Apesar da inconstitucionalidade dos atos, considerados isoladamente; todas as medidas tomadas durante a crise pelas autoridades brasileiras preservaram as instituições, que se mantém unidas, todas em defesa contra o vírus. Tudo considerado; não há dúvida. Caímos na vala comum das ditaduras constitucionais.

Ditadura instaurada, vício reconhecido, seria possível a cura…, regressando à democracia? A injustiça quanto aos critérios de salvamento na crise certamente fará surgir vozes revolucionárias, clamando pela instauração de uma ditadura soberana, termo cujo significado no dicionário ditatorial é a tomada do poder de fato pelo povo.  A derrocada nessa empreitada será imposta aos descamisados pela fome desordenada. Os intelectuais, por sua vez, serão rendidos pela razão histórica, dada a longevidade alcançada por toda a ditadura do proletariado de fato instaurada. 

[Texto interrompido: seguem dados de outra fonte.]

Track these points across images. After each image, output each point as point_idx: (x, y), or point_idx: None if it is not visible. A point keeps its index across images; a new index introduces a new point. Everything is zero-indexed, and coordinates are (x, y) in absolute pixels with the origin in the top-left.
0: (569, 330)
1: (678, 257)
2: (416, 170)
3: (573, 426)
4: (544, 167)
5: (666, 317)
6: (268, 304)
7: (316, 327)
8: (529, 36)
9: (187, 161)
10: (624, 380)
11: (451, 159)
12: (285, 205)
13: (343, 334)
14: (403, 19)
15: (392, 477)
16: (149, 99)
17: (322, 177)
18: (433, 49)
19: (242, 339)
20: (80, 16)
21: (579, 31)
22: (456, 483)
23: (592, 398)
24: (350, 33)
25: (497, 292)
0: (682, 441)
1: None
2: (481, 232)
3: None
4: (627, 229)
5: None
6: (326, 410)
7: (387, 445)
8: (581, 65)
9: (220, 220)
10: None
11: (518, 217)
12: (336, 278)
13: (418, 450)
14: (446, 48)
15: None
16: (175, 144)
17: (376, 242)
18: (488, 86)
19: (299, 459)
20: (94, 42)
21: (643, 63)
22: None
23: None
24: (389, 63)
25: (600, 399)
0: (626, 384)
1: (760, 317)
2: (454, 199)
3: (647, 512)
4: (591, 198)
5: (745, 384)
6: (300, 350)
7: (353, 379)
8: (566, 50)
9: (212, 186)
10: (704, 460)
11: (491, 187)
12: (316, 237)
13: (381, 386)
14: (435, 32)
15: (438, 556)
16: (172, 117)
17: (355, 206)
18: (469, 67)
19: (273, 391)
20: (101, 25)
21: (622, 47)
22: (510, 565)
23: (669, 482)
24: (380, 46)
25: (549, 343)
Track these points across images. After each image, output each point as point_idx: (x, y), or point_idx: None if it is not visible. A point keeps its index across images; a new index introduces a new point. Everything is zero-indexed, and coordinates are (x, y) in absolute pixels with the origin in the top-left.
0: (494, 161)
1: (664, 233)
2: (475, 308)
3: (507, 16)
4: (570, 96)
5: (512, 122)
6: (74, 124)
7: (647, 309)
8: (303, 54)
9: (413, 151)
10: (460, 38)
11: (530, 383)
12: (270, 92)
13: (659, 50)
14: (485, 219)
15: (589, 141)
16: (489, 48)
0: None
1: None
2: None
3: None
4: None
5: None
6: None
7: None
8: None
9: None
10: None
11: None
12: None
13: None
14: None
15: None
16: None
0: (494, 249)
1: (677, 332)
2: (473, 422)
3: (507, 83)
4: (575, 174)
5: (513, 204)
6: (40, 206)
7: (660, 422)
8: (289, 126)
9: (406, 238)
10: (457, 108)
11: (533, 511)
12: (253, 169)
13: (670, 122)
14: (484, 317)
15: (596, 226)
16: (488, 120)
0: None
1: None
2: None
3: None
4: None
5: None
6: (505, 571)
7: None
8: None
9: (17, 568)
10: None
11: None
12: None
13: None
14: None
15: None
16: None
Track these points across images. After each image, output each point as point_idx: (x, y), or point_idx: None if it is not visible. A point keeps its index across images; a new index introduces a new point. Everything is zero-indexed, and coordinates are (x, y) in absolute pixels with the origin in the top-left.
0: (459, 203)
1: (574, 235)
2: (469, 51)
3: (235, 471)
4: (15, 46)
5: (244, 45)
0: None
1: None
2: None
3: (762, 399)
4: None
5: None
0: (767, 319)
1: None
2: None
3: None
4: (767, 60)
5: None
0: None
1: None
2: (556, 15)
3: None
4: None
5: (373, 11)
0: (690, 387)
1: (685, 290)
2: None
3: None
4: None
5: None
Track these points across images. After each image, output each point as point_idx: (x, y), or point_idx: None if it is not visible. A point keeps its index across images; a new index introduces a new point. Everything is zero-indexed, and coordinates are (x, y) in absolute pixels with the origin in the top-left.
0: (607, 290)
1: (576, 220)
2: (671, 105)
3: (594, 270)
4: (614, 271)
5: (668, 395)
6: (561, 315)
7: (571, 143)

O que fazer então para voltar à democracia? Rendição! Isso mesmo, tudo voltará à normalidade sem que façamos nada a respeito. Tudo estava previsto no contrato social, incorruptível e com força de lei. Afirmava Rosseau sobre os termos do acordo: “a inflexibilidade das leis, que as impedem de se ajustar aos acontecimentos, pode, em determinados casos, torná-las perniciosas, e causar, por elas, a perda do Estado no momento da crise”[6]. Se é impossível escapar do pacto político; juridicamente, devemos nos afastar da ideia de que o momento da aplicação do direito é autônomo, “juridicizando” o estado de exceção, como defendia Schmitt[7], para defender ou repudiar as medidas autoritárias. No primeiro caso, seríamos defensores da ditadura, como de fato foi Schmtt, aclamado como o jurista do Terceiro Reich. Em caso de repúdio, seríamos rebeldes de nossa própria causa, cada qual apoiado em algum princípio de nossa multifacetada carta constitucional. 

Sejamos, então, rigorosamente formalistas, o que no fundo implica aceitar a derrotabilidade das regras por razões extra-jurídicas, políticas. Aceitemos, como Agambem[8], que a cristalização do sistema rígido de normas com a vida é problemático, senão impossível, e que uma tendência anômica desemboca no estado de exceção com a ideia do soberano como lei viva. Aceitemos a verdade com a força dos fatos, lavando as mãos como Pôncio Pilatos.

João Paulo Rodrigues de Castro, analista judiciário do Superior Tribunal de Justiça, mestrando em Direito pela UNB.